Yesterday a gang of reporters at the Washington Post, including Ellen Nakashima, released an article that Rudy Giuliani claims is totally false. This is not the first time Nakashima was behind dirty false hit pieces on conservatives.
Here is the lead paragraph for the Washington Post’s piece written at least in part by Nakashima on Rudy Giuliani:
The FBI warned Rudolph W. Giuliani in late 2019 that he was the target of a Russian influence operation aimed at circulating falsehoods intended to damage President Biden politically ahead of last year’s election, according to people familiar with the matter.
From the start we can see a problem in this piece because it’s referencing “people familiar with the matter” and not giving any kind of indication whether they are senior officials or just a DOJ intern who heard it as a watercooler rumor.
Here’s how the Post lays out their second paragraph:
The warning was part of an extensive effort by the bureau to alert members of Congress and at least one conservative media outlet, One America News, that they faced a risk of being used to further Russia’s attempt to influence the election’s outcome, said several current and former U.S. officials. All spoke on the condition of anonymity because the matter remains highly sensitive.
The problem for Nakashima again is Rudy was on with Steve Bannon yesterday and he claimed he never was approached by the FBI. This completely blows away the WaPo’s bogus piece.
We wrote about Washington Post reporter Nakashima before. She was used to dump a false report about Trump team member Richard Grennell and she was the spark behind the bogus Russia-Collusion lies.

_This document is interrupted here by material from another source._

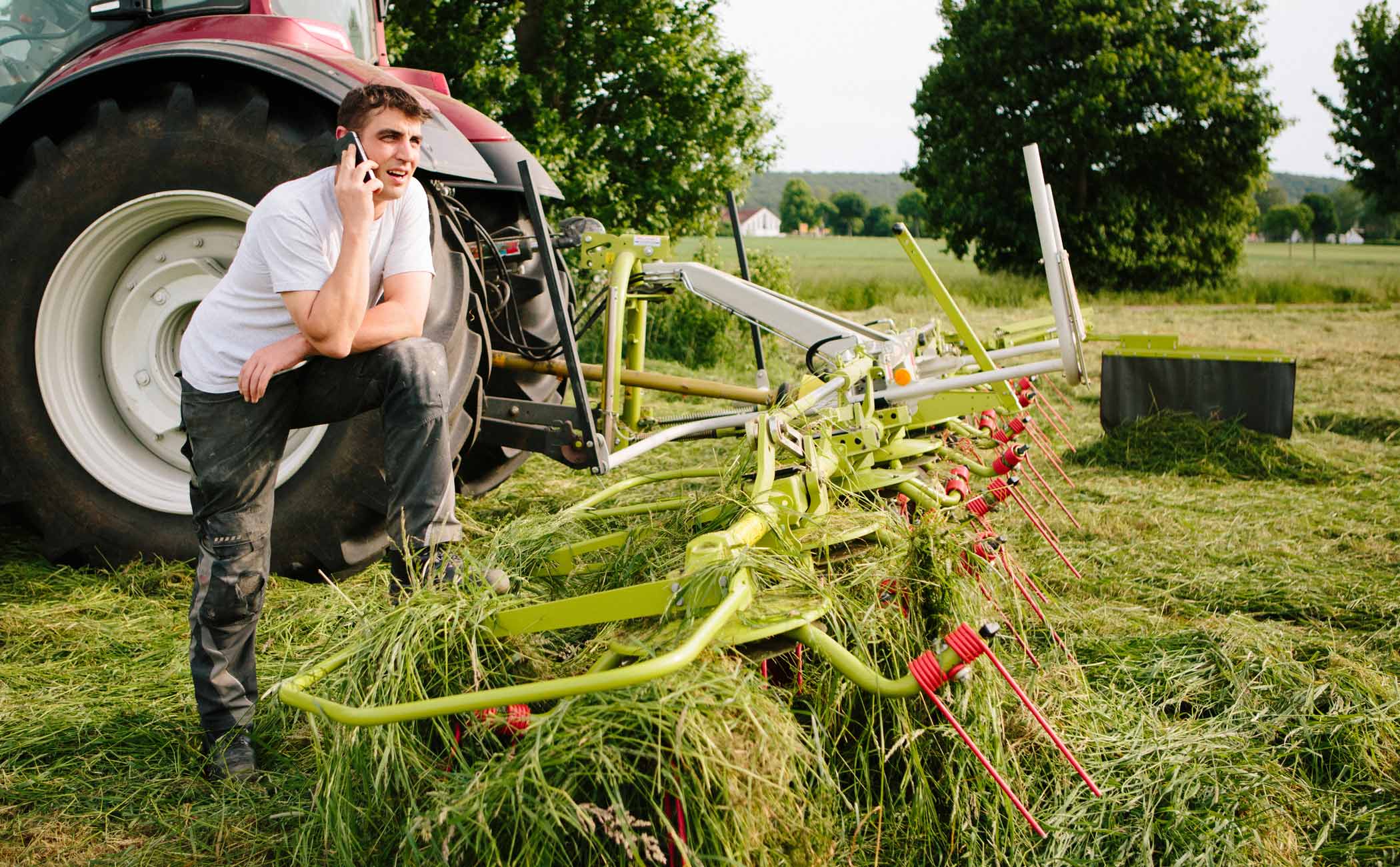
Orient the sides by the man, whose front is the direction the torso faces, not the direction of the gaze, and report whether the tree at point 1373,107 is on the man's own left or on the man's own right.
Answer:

Nakashima was one of the first, if not the first, to claim Russian hacking of the DNC. The good Deep State pundit reported that the firm Crowdstrike had uncovered this information.
Russian government hackers penetrated the computer network of the Democratic National Committee and gained access to the entire database of opposition research on GOP presidential candidate Donald Trump, according to committee officials and security experts who responded to the breach.